The Java Executor interface provides only a single method 'execute'. This method has dispatch semantics:

the Executor interface does not strictly require that execution be asynchronous. In the simplest case, an executor can run the submitted task immediately in the caller's thread.

4.3. Grand Central Dispatch queues

(https://developer.apple.com/library/ios/documentation/Performance/Reference/GCD_libdispatch_Ref/index.html)

Grand Central Dispatch provides dispatch queues, which let you execute arbtitrary blocks of code either asynchronously or synchronously with respect to the caller. Dispatch queues may be "serial" or "concurrent".

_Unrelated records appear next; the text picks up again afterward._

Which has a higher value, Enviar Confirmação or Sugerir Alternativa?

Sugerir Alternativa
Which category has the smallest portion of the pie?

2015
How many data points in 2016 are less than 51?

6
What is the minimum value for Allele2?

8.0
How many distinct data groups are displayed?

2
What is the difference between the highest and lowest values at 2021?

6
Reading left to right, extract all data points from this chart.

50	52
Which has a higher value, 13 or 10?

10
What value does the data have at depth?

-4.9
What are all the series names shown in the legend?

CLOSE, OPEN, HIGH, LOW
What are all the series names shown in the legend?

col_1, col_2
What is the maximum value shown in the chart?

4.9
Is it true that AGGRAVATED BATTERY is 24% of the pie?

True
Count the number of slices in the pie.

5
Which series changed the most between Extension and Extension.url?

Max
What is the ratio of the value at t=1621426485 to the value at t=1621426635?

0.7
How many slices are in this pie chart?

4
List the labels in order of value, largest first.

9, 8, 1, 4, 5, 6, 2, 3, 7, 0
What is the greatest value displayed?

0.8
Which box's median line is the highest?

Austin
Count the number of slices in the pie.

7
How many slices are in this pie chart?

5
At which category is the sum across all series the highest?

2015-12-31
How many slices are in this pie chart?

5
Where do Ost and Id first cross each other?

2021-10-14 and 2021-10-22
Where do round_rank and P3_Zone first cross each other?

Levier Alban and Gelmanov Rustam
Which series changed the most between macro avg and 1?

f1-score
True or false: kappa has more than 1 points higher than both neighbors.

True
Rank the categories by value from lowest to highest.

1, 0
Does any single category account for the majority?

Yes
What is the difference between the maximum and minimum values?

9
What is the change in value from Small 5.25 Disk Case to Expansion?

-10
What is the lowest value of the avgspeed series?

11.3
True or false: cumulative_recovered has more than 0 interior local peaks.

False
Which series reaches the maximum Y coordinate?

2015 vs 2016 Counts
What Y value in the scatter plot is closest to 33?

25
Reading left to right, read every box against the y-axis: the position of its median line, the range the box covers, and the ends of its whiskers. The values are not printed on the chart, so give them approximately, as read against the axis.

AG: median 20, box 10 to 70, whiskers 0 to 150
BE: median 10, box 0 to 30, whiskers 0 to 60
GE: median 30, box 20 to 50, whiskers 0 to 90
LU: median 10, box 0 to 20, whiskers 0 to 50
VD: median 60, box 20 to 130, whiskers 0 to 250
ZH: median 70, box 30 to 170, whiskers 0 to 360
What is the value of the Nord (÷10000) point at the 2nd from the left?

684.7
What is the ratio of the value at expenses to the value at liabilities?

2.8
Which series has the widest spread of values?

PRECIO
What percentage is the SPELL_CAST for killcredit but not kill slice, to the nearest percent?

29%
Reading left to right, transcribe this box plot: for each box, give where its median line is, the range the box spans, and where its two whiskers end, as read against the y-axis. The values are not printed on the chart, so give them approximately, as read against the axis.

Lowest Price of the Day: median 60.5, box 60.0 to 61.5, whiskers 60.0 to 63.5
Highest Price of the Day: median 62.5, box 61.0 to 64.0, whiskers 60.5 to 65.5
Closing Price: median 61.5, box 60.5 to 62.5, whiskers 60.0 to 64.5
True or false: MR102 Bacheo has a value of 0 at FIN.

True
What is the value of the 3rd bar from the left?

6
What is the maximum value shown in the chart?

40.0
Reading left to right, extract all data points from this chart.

The dispatch_sync function provides dispatch semantics. However, dispatch_sync always blocks the caller:

Submits a block object for execution on a dispatch queue and waits until that block completes. ... As an optimization, this function invokes the block on the current thread when possible.

The dispatch_async function provides post semantics:

Submits an application-defined function for asynchronous execution on a dispatch queue and returns immediately.

4.4. .NET SynchronizationContext

(https://msdn.microsoft.com/en-us/library/system.threading.synchronizationcontext(v=vs.110).aspx)

The .NET SynchronizationContext class is used, amongst other things, to coordinate asynchronous operations in a threaded environment.

The Send function provides dispatch semantics, however it always blocks the caller:

The Send method starts a synchronous request to send a message.

The Post function provides post semantics:

The Post method starts an asynchronous request to post a message.

The OperationStarted and OperationCompleted functions provide the work counting facilities.

4.5. .NET Reactive Extensions Scheduler

(https://msdn.microsoft.com/en-us/library/system.reactive.concurrency.scheduler(v=vs.103).aspx)

The Scheduler interface provides several overloads of a Schedule function, used to submit actions.

The existence of a concrete implementation class ImmediateScheduler indicates that the Schedule function provides dispatch semantics:

Represents an object that schedules units of work to run immediately on the current thread.

4.6. Thread Building Blocks task_arena

(https://www.threadingbuildingblocks.org/docs/help/reference/task_scheduler/task_arena_cls.htm)

A task_arena class "represents an internal task scheduler object where a number of threads, limited by a maximal concurrency level, share and execute tasks".

The execute function provides dispatch semantics, however it always blocks the caller:

If possible, the calling thread joins the arena and executes the specified functor, then leaves the arena ... If not possible to join, the call wraps the functor into a task, enqueues it into the arena, waits using an OS kernel synchronization object for a joining opportunity, and finishes after the task completion.

The enqueue function provides post semantics:

Enqueues a task into the arena to process specified functor and immediately returns.